Proposal Details

It seems the json encoder and decoder has a significant overhead when escaping strings. I've attached a bunch of benchmarks to the end of this report. In short, I have a large string (hex in this case) and I would like to insert it into a json field. My benchmarks just json encode the single hex value.

BenchmarkMarshalString-12                    162       7383418 ns/op
BenchmarkMarshalRawJSON-12                    42      28148749 ns/op
BenchmarkMarshalTexter-12                    153       7785682 ns/op
BenchmarkMarshalJsoner-12                     40      28960272 ns/op
BenchmarkMarshalCopyString-12               4141        263625 ns/op

I would expect the performance to be near the speed of copying the data. However, Go seems to do a lot of extra processing.
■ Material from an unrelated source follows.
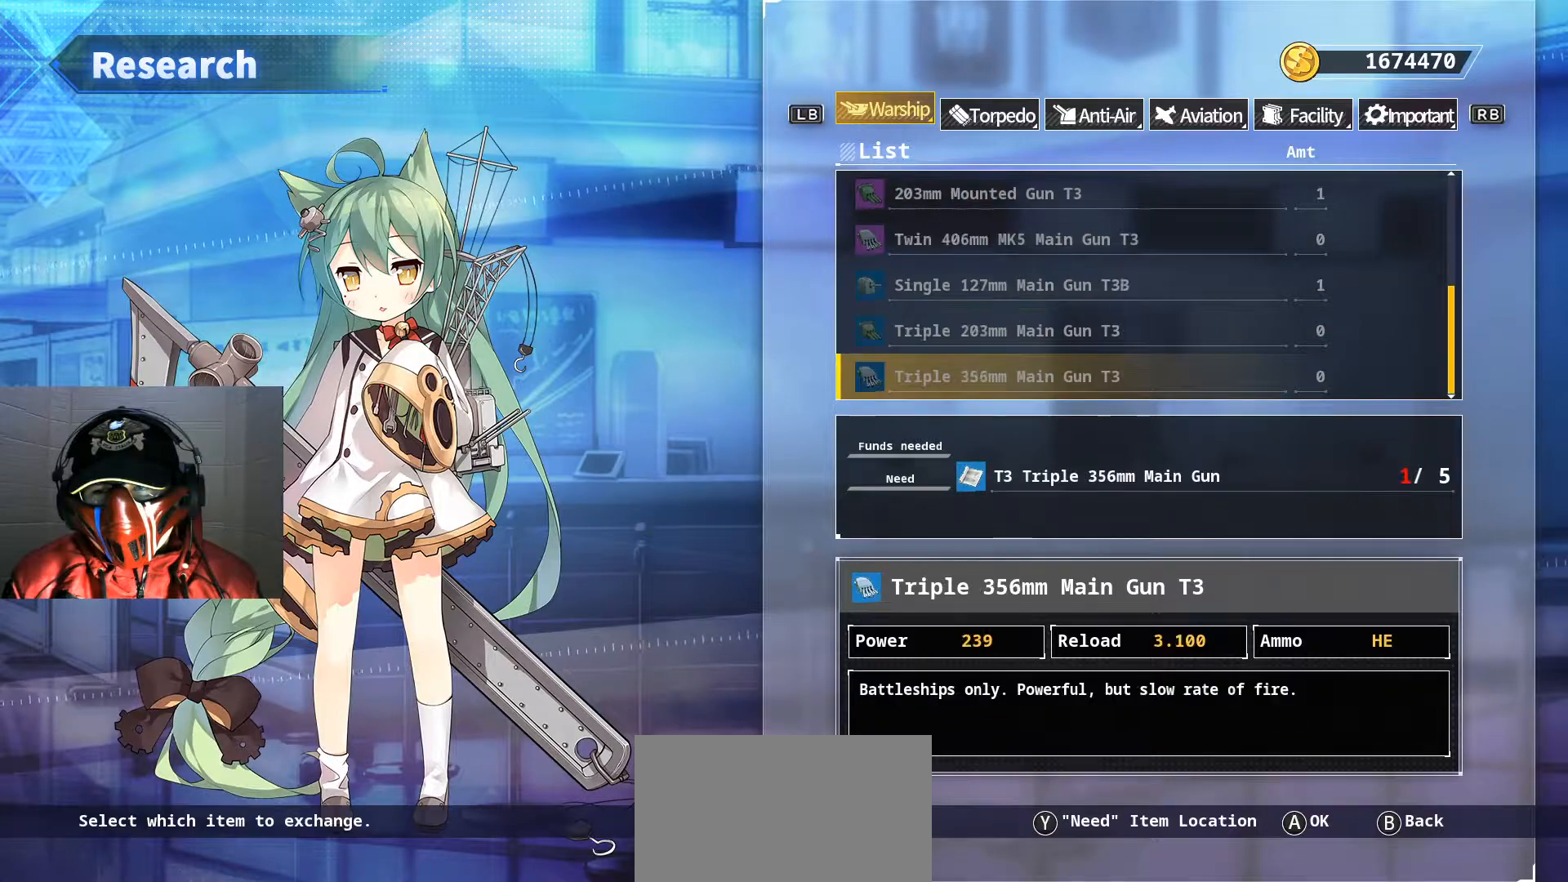
{"buttons": [], "left_stick": "center", "right_stick": "center", "events": [[50, "DPAD_DOWN", "up"], [150, "DPAD_DOWN", "down"], [250, "DPAD_DOWN", "up"]]}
This report is kind of questioning various parts of that:

  • I can imagine Go wanting to double check the content of a string, but in that case, it would be nice to have a means to tell the json encoder/decoder that I know the content is valid, just parse it without wasting a ton of time.
  • I expected the RawMessage to actually not do all kinds of pre-post processing, but alas, Go elegantly ignores that it's "raw", and still does everything.
  • Annoyingly enough, for types that have MarshalJson implemented, it seems the escaping runs 3 (!!!) times. I haven;t found the 3rd one, but I think two of them are https://github.com/golang/go/blob/master/src/encoding/json/encode.go#L587 and the line right after, where both lines do an appendString call, which internally does the escape checks (yeah, the noescape flag only disables HTML escape checking, not ascii escape checking).

I'm not even entirely sure what's the solution to the various issues.

  • I'd expect to be able to use the json package without escaping.
  • I'd expect RawMessage to not be post processed
  • I'd expect the escaping code to be fast, and not take more time than encoding all the fields
  • I'd expect encoding to run once, not 3 times
func BenchmarkMarshalString(b *testing.B) {
    src := bytes.Repeat([]byte{'0'}, 4194304)
    str := hex.EncodeToString(src)

    b.ResetTimer()
    for i := 0; i < b.N; i++ {
        json.Marshal(str)
    }
}

func BenchmarkMarshalRawJSON(b *testing.B) {
    src := bytes.Repeat([]byte{'0'}, 4194304)
    msg := json.RawMessage(`"` + hex.EncodeToString(src) + `"`)

    b.ResetTimer()
    for i := 0; i < b.N; i++ {
        json.Marshal(msg)
    }
}

func BenchmarkMarshalTexter(b *testing.B) {
    src := bytes.Repeat([]byte{'0'}, 4194304)
    txt := &Texter{str: hex.EncodeToString(src)}

    b.ResetTimer()
    for i := 0; i < b.N; i++ {
        json.Marshal(txt)
    }
}

func BenchmarkMarshalJsoner(b *testing.B) {
    src := bytes.Repeat([]byte{'0'}, 4194304)
    jsn := &Jsoner{str: hex.EncodeToString(src)}

    b.ResetTimer()
    for i := 0; i < b.N; i++ {
        json.Marshal(jsn)
    }
}

func BenchmarkMarshalCopyString(b *testing.B) {
    src := bytes.Repeat([]byte{'0'}, 4194304)
    str := hex.EncodeToString(src)

    b.ResetTimer()
    for i := 0; i < b.N; i++ {
        buf := make([]byte, len(str)+2)
        buf[0] = '"'
        copy(buf[1:], str)
        buf[len(buf)-1] = '"'
    }
}

type Texter struct {
    str string
}

func (t Texter) MarshalText() ([]byte, error) {
    return []byte(t.str), nil
}

type Jsoner struct {
    str string
}

func (j Jsoner) MarshalJSON() ([]byte, error) {
    return []byte(`"` + j.str + `"`), nil
}

Comment From: gabyhelp

Similar Issues

(Emoji vote if this was helpful or unhelpful; more detailed feedback welcome in this discussion.)

Comment From: ianlancetaylor

Let's focus further encoding/json optimization discussions on encoding/json/v2. #63397

Comment From: karalabe

Ah, works for me!